* STORED DATA:
******
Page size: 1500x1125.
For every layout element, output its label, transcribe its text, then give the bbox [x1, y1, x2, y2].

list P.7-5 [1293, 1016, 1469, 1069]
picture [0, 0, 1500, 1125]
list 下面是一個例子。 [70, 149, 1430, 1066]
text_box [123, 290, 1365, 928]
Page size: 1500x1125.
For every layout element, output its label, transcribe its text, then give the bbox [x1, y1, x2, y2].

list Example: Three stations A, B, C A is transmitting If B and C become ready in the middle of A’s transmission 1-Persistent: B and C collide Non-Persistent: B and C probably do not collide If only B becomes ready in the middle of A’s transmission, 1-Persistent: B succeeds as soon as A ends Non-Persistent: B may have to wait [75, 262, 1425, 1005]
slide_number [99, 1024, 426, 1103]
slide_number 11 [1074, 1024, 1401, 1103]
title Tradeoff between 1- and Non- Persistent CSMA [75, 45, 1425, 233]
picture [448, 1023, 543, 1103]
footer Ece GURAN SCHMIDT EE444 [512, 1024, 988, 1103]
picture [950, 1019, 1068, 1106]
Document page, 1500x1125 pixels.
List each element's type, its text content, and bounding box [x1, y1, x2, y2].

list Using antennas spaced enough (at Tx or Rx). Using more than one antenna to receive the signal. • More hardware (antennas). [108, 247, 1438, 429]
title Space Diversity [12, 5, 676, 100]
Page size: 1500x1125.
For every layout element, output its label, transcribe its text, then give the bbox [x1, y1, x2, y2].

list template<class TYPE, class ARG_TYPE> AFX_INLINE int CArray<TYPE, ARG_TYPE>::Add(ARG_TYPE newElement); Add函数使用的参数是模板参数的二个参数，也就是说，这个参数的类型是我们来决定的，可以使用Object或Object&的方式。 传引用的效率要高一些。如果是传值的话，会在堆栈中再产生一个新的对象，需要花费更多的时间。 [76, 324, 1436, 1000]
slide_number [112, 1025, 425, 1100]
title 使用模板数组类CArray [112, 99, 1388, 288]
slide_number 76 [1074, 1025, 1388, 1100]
******
* EXERCISE DESCRIPTION:
Copy the full listing exactly.

* EXERCISE SOLUTION:
Page size: 1500x1125.
For every layout element, output its label, transcribe its text, then give the bbox [x1, y1, x2, y2].

list P.7-5 [1293, 1016, 1469, 1069]
picture [0, 0, 1500, 1125]
list 下面是一個例子。 [70, 149, 1430, 1066]
text_box [123, 290, 1365, 928]
Page size: 1500x1125.
For every layout element, output its label, transcribe its text, then give the bbox [x1, y1, x2, y2].

list Example: Three stations A, B, C A is transmitting If B and C become ready in the middle of A’s transmission 1-Persistent: B and C collide Non-Persistent: B and C probably do not collide If only B becomes ready in the middle of A’s transmission, 1-Persistent: B succeeds as soon as A ends Non-Persistent: B may have to wait [75, 262, 1425, 1005]
slide_number [99, 1024, 426, 1103]
slide_number 11 [1074, 1024, 1401, 1103]
title Tradeoff between 1- and Non- Persistent CSMA [75, 45, 1425, 233]
picture [448, 1023, 543, 1103]
footer Ece GURAN SCHMIDT EE444 [512, 1024, 988, 1103]
picture [950, 1019, 1068, 1106]
Document page, 1500x1125 pixels.
List each element's type, its text content, and bounding box [x1, y1, x2, y2].

list Using antennas spaced enough (at Tx or Rx). Using more than one antenna to receive the signal. • More hardware (antennas). [108, 247, 1438, 429]
title Space Diversity [12, 5, 676, 100]
Page size: 1500x1125.
For every layout element, output its label, transcribe its text, then give the bbox [x1, y1, x2, y2].

list template<class TYPE, class ARG_TYPE> AFX_INLINE int CArray<TYPE, ARG_TYPE>::Add(ARG_TYPE newElement); Add函数使用的参数是模板参数的二个参数，也就是说，这个参数的类型是我们来决定的，可以使用Object或Object&的方式。 传引用的效率要高一些。如果是传值的话，会在堆栈中再产生一个新的对象，需要花费更多的时间。 [76, 324, 1436, 1000]
slide_number [112, 1025, 425, 1100]
title 使用模板数组类CArray [112, 99, 1388, 288]
slide_number 76 [1074, 1025, 1388, 1100]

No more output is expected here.